(SOURCE RECORDS begins)
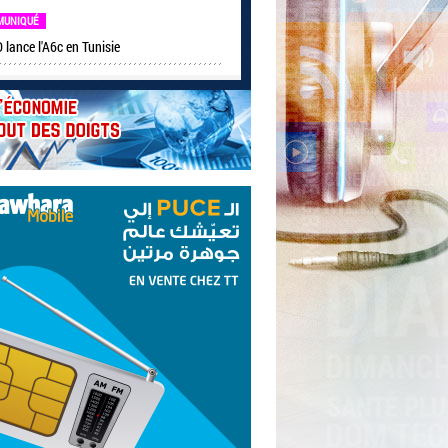
MUNIQUÉ
lance l'A6c en Tunisie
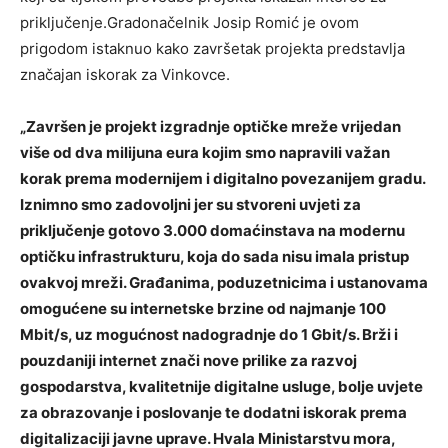
priključenje.Gradonačelnik Josip Romić je ovom
prigodom istaknuo kako završetak projekta predstavlja
značajan iskorak za Vinkovce.
„Završen je projekt izgradnje optičke mreže vrijedan
više od dva milijuna eura kojim smo napravili važan
korak prema modernijem i digitalno povezanijem gradu.
Iznimno smo zadovoljni jer su stvoreni uvjeti za
priključenje gotovo 3.000 domaćinstava na modernu
optičku infrastrukturu, koja do sada nisu imala pristup
ovakvoj mreži. Građanima, poduzetnicima i ustanovama
omogućene su internetske brzine od najmanje 100
Mbit/s, uz mogućnost nadogradnje do 1 Gbit/s. Brži i
pouzdaniji internet znači nove prilike za razvoj
gospodarstva, kvalitetnije digitalne usluge, bolje uvjete
za obrazovanje i poslovanje te dodatni iskorak prema
digitalizaciji javne uprave. Hvala Ministarstvu mora,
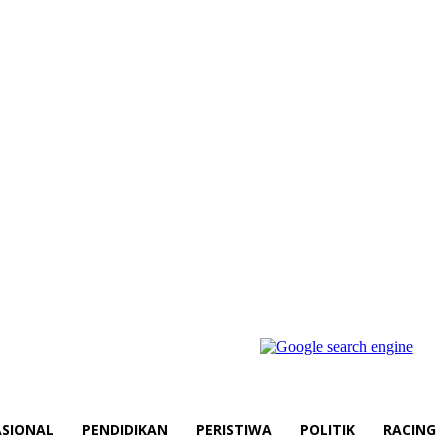
SIONAL
PENDIDIKAN
PERISTIWA
POLITIK
RACING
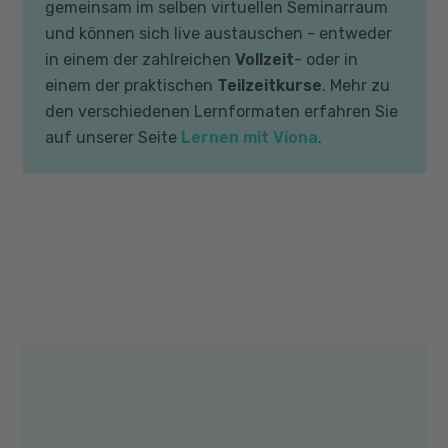
gemeinsam im selben virtuellen Seminarraum
und können sich live austauschen - entweder
in einem der zahlreichen
Vollzeit
- oder in
einem der praktischen
Teilzeitkurse
. Mehr zu
den verschiedenen Lernformaten erfahren Sie
auf unserer Seite
Lernen mit Viona
.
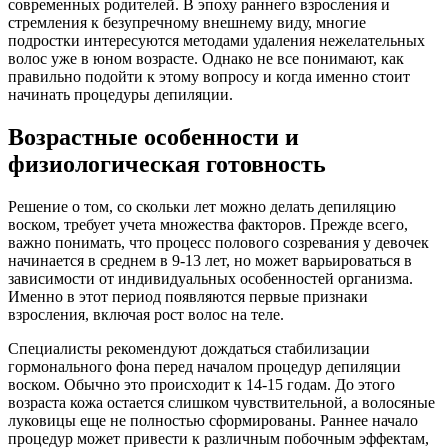
современных родителей. В эпоху раннего взросления и
стремления к безупречному внешнему виду, многие
подростки интересуются методами удаления нежелательных
волос уже в юном возрасте. Однако не все понимают, как
правильно подойти к этому вопросу и когда именно стоит
начинать процедуры депиляции.
Возрастные особенности и
физиологическая готовность
Решение о том, со скольки лет можно делать депиляцию
воском, требует учета множества факторов. Прежде всего,
важно понимать, что процесс полового созревания у девочек
начинается в среднем в 9-13 лет, но может варьироваться в
зависимости от индивидуальных особенностей организма.
Именно в этот период появляются первые признаки
взросления, включая рост волос на теле.
Специалисты рекомендуют дождаться стабилизации
гормонального фона перед началом процедур депиляции
воском. Обычно это происходит к 14-15 годам. До этого
возраста кожа остается слишком чувствительной, а волосяные
луковицы еще не полностью сформированы. Раннее начало
процедур может привести к различным побочным эффектам,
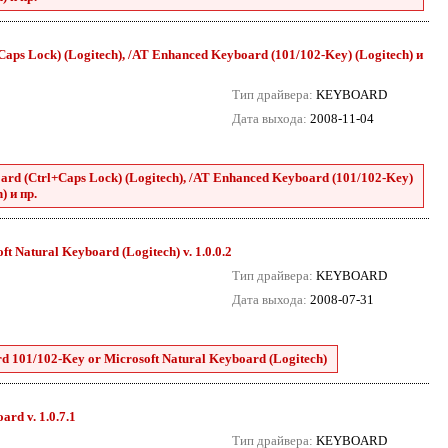
ps Lock) (Logitech), /AT Enhanced Keyboard (101/102-Key) (Logitech) и
Тип драйвера:
KEYBOARD
Дата выхода:
2008-11-04
rd (Ctrl+Caps Lock) (Logitech), /AT Enhanced Keyboard (101/102-Key)
) и пр.
 Natural Keyboard (Logitech) v. 1.0.0.2
Тип драйвера:
KEYBOARD
Дата выхода:
2008-07-31
 101/102-Key or Microsoft Natural Keyboard (Logitech)
rd v. 1.0.7.1
Тип драйвера:
KEYBOARD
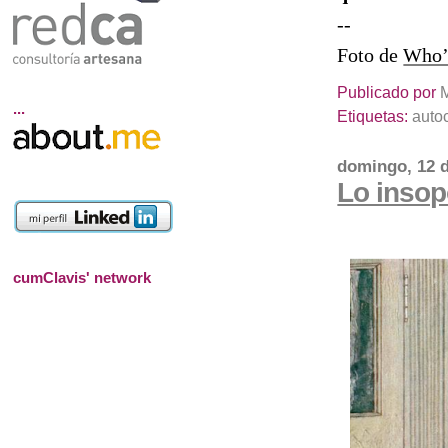
--
Foto de
Who’
Publicado por
...
Etiquetas:
auto
domingo, 12 d
Lo insop
cumClavis' network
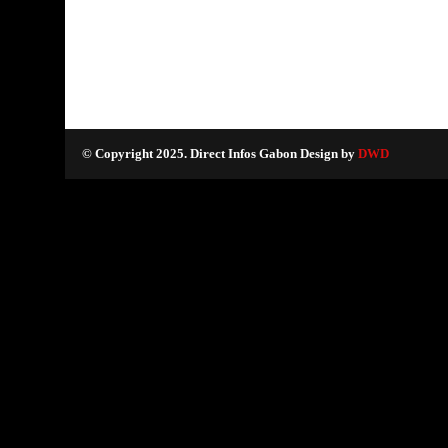
© Copyright 2025. Direct Infos Gabon Design by
DWD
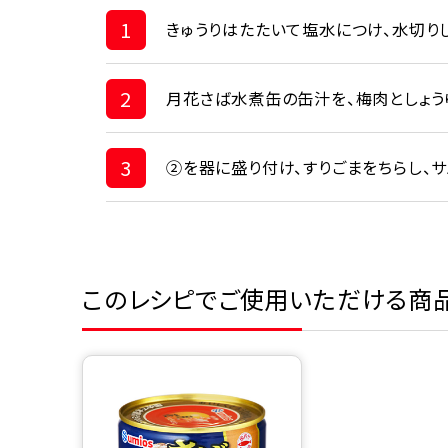
1
きゅうりはたたいて塩水につけ、水切り
2
月花さば水煮缶の缶汁を、梅肉としょう
3
②を器に盛り付け、すりごまをちらし、サ
このレシピでご使用いただける商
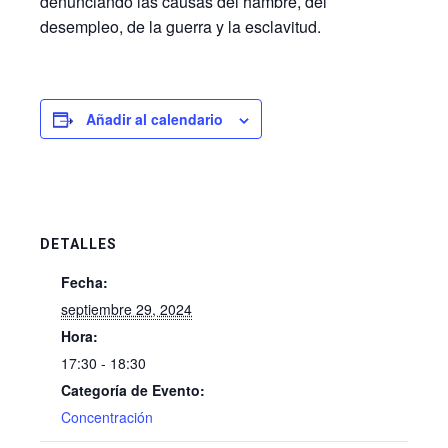
denunciando las causas del hambre, del
desempleo, de la guerra y la esclavitud.
Añadir al calendario
DETALLES
Fecha:
septiembre 29, 2024
Hora:
17:30 - 18:30
Categoría de Evento:
Concentración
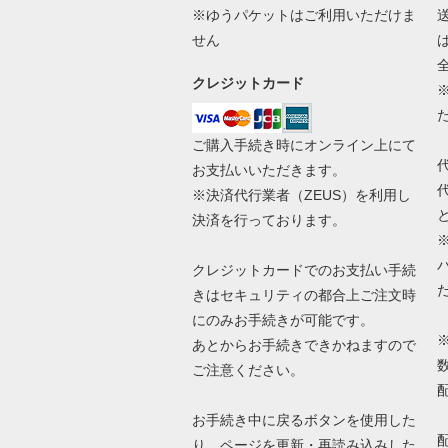
※ゆうパケットはご利用いただけま
せん
クレジットカード
ご購入手続き時にオンライン上にて
お支払いいただきます。
※決済代行業者（
ZEUS
）を利用し
決済を行っております。
クレジットカードでのお支払い手続
きはセキュリティの都合上ご注文時
にのみお手続きが可能です。
あとからお手続きできかねますので
ご注意ください。
お手続き中に戻るボタンを使用した
り、ページを更新・再読み込みした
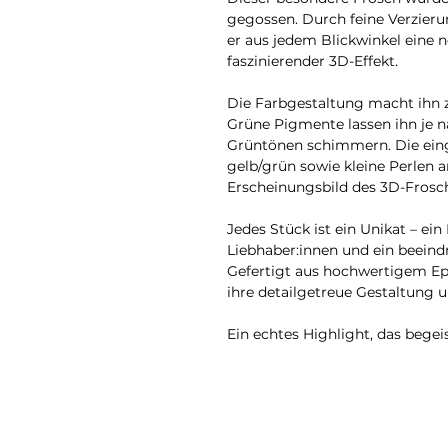
gegossen. Durch feine Verzier
er aus jedem Blickwinkel eine 
faszinierender 3D-Effekt.
Die Farbgestaltung macht ihn z
Grüne Pigmente lassen ihn je na
Grüntönen schimmern. Die eing
gelb/grün sowie kleine Perlen a
Erscheinungsbild des 3D-Frosc
Jedes Stück ist ein Unikat – ein
Liebhaber:innen und ein beeindr
Gefertigt aus hochwertigem Ep
ihre detailgetreue Gestaltung un
Ein echtes Highlight, das begeis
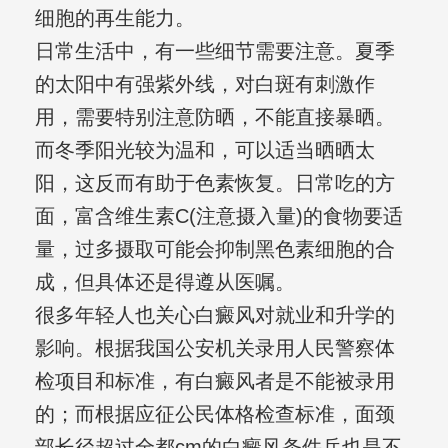
细胞的再生能力。
日常生活中，有一些细节需要注意。夏季
的太阳中有强紫外线，对白斑有刺激作
用，需要特别注意防晒，不能直接暴晒。
而冬季阳光较为温和，可以适当晒晒太
阳，这反而有助于色素恢复。日常吃的方
面，富含维生素C(注意摄入量)的食物要适
量，过多摄取可能会抑制黑色素细胞的合
成，但具体还是得遵从医嘱。
很多年轻人也关心白癜风对就业和升学的
影响。根据我国公安机关录用人民警察体
检项目和标准，有白癜风者是不能被录用
的；而根据应征公民体格检查标准，面颈
部长径超过全都cm的白癜风条件兵也是不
(SOURCE RECORDS ends)
- INSTRUCTIONS FOR THE TASK -
Write out the records in full and exactly, omitting the pictures they hold.

- EXERCISE RESPONSE -
MUNIQUÉ
lance l'A6c en Tunisie
priključenje.Gradonačelnik Josip Romić je ovom
prigodom istaknuo kako završetak projekta predstavlja
značajan iskorak za Vinkovce.
„Završen je projekt izgradnje optičke mreže vrijedan
više od dva milijuna eura kojim smo napravili važan
korak prema modernijem i digitalno povezanijem gradu.
Iznimno smo zadovoljni jer su stvoreni uvjeti za
priključenje gotovo 3.000 domaćinstava na modernu
optičku infrastrukturu, koja do sada nisu imala pristup
ovakvoj mreži. Građanima, poduzetnicima i ustanovama
omogućene su internetske brzine od najmanje 100
Mbit/s, uz mogućnost nadogradnje do 1 Gbit/s. Brži i
pouzdaniji internet znači nove prilike za razvoj
gospodarstva, kvalitetnije digitalne usluge, bolje uvjete
za obrazovanje i poslovanje te dodatni iskorak prema
digitalizaciji javne uprave. Hvala Ministarstvu mora,
SIONAL
PENDIDIKAN
PERISTIWA
POLITIK
RACING
gemeinsam im selben virtuellen Seminarraum
und können sich live austauschen - entweder
in einem der zahlreichen
Vollzeit
- oder in
einem der praktischen
Teilzeitkurse
. Mehr zu
den verschiedenen Lernformaten erfahren Sie
auf unserer Seite
Lernen mit Viona
.
современных родителей. В эпоху раннего взросления и
стремления к безупречному внешнему виду, многие
подростки интересуются методами удаления нежелательных
волос уже в юном возрасте. Однако не все понимают, как
правильно подойти к этому вопросу и когда именно стоит
начинать процедуры депиляции.
Возрастные особенности и
физиологическая готовность
Решение о том, со скольки лет можно делать депиляцию
воском, требует учета множества факторов. Прежде всего,
важно понимать, что процесс полового созревания у девочек
начинается в среднем в 9-13 лет, но может варьироваться в
зависимости от индивидуальных особенностей организма.
Именно в этот период появляются первые признаки
взросления, включая рост волос на теле.
Специалисты рекомендуют дождаться стабилизации
гормонального фона перед началом процедур депиляции
воском. Обычно это происходит к 14-15 годам. До этого
возраста кожа остается слишком чувствительной, а волосяные
луковицы еще не полностью сформированы. Раннее начало
процедур может привести к различным побочным эффектам,
ps Lock) (Logitech), /AT Enhanced Keyboard (101/102-Key) (Logitech) и
Тип драйвера:
KEYBOARD
Дата выхода:
2008-11-04
rd (Ctrl+Caps Lock) (Logitech), /AT Enhanced Keyboard (101/102-Key)
) и пр.
 Natural Keyboard (Logitech) v. 1.0.0.2
Тип драйвера:
KEYBOARD
Дата выхода:
2008-07-31
 101/102-Key or Microsoft Natural Keyboard (Logitech)
rd v. 1.0.7.1
Тип драйвера:
KEYBOARD
--
Foto de
Who’
Publicado por
...
Etiquetas:
auto
domingo, 12 d
Lo insop
cumClavis' network
© Copyright 2025. Direct Infos Gabon Design by
DWD
1
きゅうりはたたいて塩水につけ、水切り
2
月花さば水煮缶の缶汁を、梅肉としょう
3
②を器に盛り付け、すりごまをちらし、サ
このレシピでご使用いただける商
denunciando las causas del hambre, del
desempleo, de la guerra y la esclavitud.
Añadir al calendario
DETALLES
Fecha:
septiembre 29, 2024
Hora:
17:30 - 18:30
Categoría de Evento:
Concentración
※ゆうパケットはご利用いただけま
せん
クレジットカード
ご購入手続き時にオンライン上にて
お支払いいただきます。
※決済代行業者（
ZEUS
）を利用し
決済を行っております。
クレジットカードでのお支払い手続
きはセキュリティの都合上ご注文時
にのみお手続きが可能です。
あとからお手続きできかねますので
ご注意ください。
お手続き中に戻るボタンを使用した
り、ページを更新・再読み込みした
gegossen. Durch feine Verzier
er aus jedem Blickwinkel eine 
faszinierender 3D-Effekt.
Die Farbgestaltung macht ihn z
Grüne Pigmente lassen ihn je na
Grüntönen schimmern. Die eing
gelb/grün sowie kleine Perlen a
Erscheinungsbild des 3D-Frosc
Jedes Stück ist ein Unikat – ein
Liebhaber:innen und ein beeindr
Gefertigt aus hochwertigem Ep
ihre detailgetreue Gestaltung un
Ein echtes Highlight, das begeis
细胞的再生能力。
日常生活中，有一些细节需要注意。夏季
的太阳中有强紫外线，对白斑有刺激作
用，需要特别注意防晒，不能直接暴晒。
而冬季阳光较为温和，可以适当晒晒太
阳，这反而有助于色素恢复。日常吃的方
面，富含维生素C(注意摄入量)的食物要适
量，过多摄取可能会抑制黑色素细胞的合
成，但具体还是得遵从医嘱。
很多年轻人也关心白癜风对就业和升学的
影响。根据我国公安机关录用人民警察体
检项目和标准，有白癜风者是不能被录用
的；而根据应征公民体格检查标准，面颈
部长径超过全都cm的白癜风条件兵也是不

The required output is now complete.